» Excerpt to read:
<<<<
Co-authored research papers are assumed to signal research cooperation and associated knowledge flows and exchanges Calero, van Leeuven & Tijssen [9] . In continuation we assume the knowledge flow between a pair of collaborators A and B is increasing with increasing number of co-authorship relations (strength of the tie). The number of co-authorship relations between a pair of nodes A and B is equal to the number of their joint multi-authored papers.

Analogous considerations can be made in citation or Web networks.

Because of these considerations the centrality of a scientist A is increasing with both increasing number of collaborators (degree centrality) and increasing total number of co-authorship relations with these collaborators. This condition is not fulfilled using the original degree centrality.

Whereas citations or hyperlinks are well defined in our field there maybe differences regarding the term “co-authorship relation”. Thus, explanation is necessary as follows:

Counting the total number of co-authorship relations (TRA) of an author A:

Given one multi-authored paper pAi of the scientist A with mAi co-authors then the number of co-authorship relations of A is equal to mAi.

Let us assume the number of multi-authored papers of the scientist A is equal to z. Following the total number of co-authorship relations of A is equal to the sum of the co-authorship relations of the z multi-authored papers:

TRA=Σzi=1 mAi (4)

Whereas the number of co-authorship relations between a pair A and Bi (UABi)

is equal to the number of joint multi-authored papers the total number of co-authorship relations of the author A in collaboration with more than one co-author (TRA) can be either equal or higher than the total number of multi-authored papers.
>>>>
» Given request A: In the excerpt on co-authorship relations, what is the number of co-authorship relations between a pair of nodes A and B equal to?

[Data entries]
<<<<
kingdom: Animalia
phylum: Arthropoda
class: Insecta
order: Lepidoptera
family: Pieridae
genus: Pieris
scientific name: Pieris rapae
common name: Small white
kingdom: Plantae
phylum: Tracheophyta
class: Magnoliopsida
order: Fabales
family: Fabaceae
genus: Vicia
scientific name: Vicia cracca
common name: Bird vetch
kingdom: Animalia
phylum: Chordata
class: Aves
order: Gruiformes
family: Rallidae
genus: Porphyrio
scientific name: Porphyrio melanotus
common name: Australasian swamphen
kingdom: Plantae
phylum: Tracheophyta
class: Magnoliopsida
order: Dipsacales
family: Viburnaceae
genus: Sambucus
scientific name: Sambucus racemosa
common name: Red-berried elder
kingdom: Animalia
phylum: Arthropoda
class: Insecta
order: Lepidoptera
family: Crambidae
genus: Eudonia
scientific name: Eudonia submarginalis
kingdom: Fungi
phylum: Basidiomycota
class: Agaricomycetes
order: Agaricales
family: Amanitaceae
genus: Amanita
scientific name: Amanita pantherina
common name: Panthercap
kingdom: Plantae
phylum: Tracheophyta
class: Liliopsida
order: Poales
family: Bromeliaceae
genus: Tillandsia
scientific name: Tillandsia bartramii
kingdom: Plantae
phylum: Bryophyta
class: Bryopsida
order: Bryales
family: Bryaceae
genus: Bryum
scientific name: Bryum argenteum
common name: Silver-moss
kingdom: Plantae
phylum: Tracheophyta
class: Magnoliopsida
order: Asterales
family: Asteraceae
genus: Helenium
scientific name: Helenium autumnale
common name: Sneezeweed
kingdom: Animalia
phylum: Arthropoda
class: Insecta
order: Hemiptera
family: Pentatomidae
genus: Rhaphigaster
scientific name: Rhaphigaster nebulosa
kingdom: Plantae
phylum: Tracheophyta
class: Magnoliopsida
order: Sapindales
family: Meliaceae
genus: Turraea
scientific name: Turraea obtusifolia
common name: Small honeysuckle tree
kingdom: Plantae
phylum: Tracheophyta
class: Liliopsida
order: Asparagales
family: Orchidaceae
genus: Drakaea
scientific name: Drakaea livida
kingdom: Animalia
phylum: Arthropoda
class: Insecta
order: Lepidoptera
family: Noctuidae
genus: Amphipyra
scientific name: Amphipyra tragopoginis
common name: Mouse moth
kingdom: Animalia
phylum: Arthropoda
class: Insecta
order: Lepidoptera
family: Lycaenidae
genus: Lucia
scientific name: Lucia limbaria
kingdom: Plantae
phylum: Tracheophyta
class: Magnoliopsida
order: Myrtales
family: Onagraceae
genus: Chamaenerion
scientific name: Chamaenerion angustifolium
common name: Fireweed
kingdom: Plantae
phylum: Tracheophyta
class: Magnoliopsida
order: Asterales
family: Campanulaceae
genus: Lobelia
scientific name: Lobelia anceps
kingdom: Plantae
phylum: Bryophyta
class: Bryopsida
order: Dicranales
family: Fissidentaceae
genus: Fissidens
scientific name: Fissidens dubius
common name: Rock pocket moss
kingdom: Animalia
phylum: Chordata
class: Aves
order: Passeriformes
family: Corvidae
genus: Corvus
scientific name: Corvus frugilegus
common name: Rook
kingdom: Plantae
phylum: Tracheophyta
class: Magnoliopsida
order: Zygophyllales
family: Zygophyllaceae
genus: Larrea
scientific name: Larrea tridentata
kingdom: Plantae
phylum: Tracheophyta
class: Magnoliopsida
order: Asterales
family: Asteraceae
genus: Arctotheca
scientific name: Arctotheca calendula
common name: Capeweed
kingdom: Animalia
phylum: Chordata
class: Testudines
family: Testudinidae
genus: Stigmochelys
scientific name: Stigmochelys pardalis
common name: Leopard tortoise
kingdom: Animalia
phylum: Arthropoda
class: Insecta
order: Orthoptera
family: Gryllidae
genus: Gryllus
>>>>
» Given request B: In the records, from the start through the line containing "genus: Bryum", replace "common name" with "vernacular name" and write out those lines with nothing else changed.

» Task output A: The number of their joint multi-authored papers.

» Task output B:
kingdom: Animalia
phylum: Arthropoda
class: Insecta
order: Lepidoptera
family: Pieridae
genus: Pieris
scientific name: Pieris rapae
vernacular name: Small white
kingdom: Plantae
phylum: Tracheophyta
class: Magnoliopsida
order: Fabales
family: Fabaceae
genus: Vicia
scientific name: Vicia cracca
vernacular name: Bird vetch
kingdom: Animalia
phylum: Chordata
class: Aves
order: Gruiformes
family: Rallidae
genus: Porphyrio
scientific name: Porphyrio melanotus
vernacular name: Australasian swamphen
kingdom: Plantae
phylum: Tracheophyta
class: Magnoliopsida
order: Dipsacales
family: Viburnaceae
genus: Sambucus
scientific name: Sambucus racemosa
vernacular name: Red-berried elder
kingdom: Animalia
phylum: Arthropoda
class: Insecta
order: Lepidoptera
family: Crambidae
genus: Eudonia
scientific name: Eudonia submarginalis
kingdom: Fungi
phylum: Basidiomycota
class: Agaricomycetes
order: Agaricales
family: Amanitaceae
genus: Amanita
scientific name: Amanita pantherina
vernacular name: Panthercap
kingdom: Plantae
phylum: Tracheophyta
class: Liliopsida
order: Poales
family: Bromeliaceae
genus: Tillandsia
scientific name: Tillandsia bartramii
kingdom: Plantae
phylum: Bryophyta
class: Bryopsida
order: Bryales
family: Bryaceae
genus: Bryum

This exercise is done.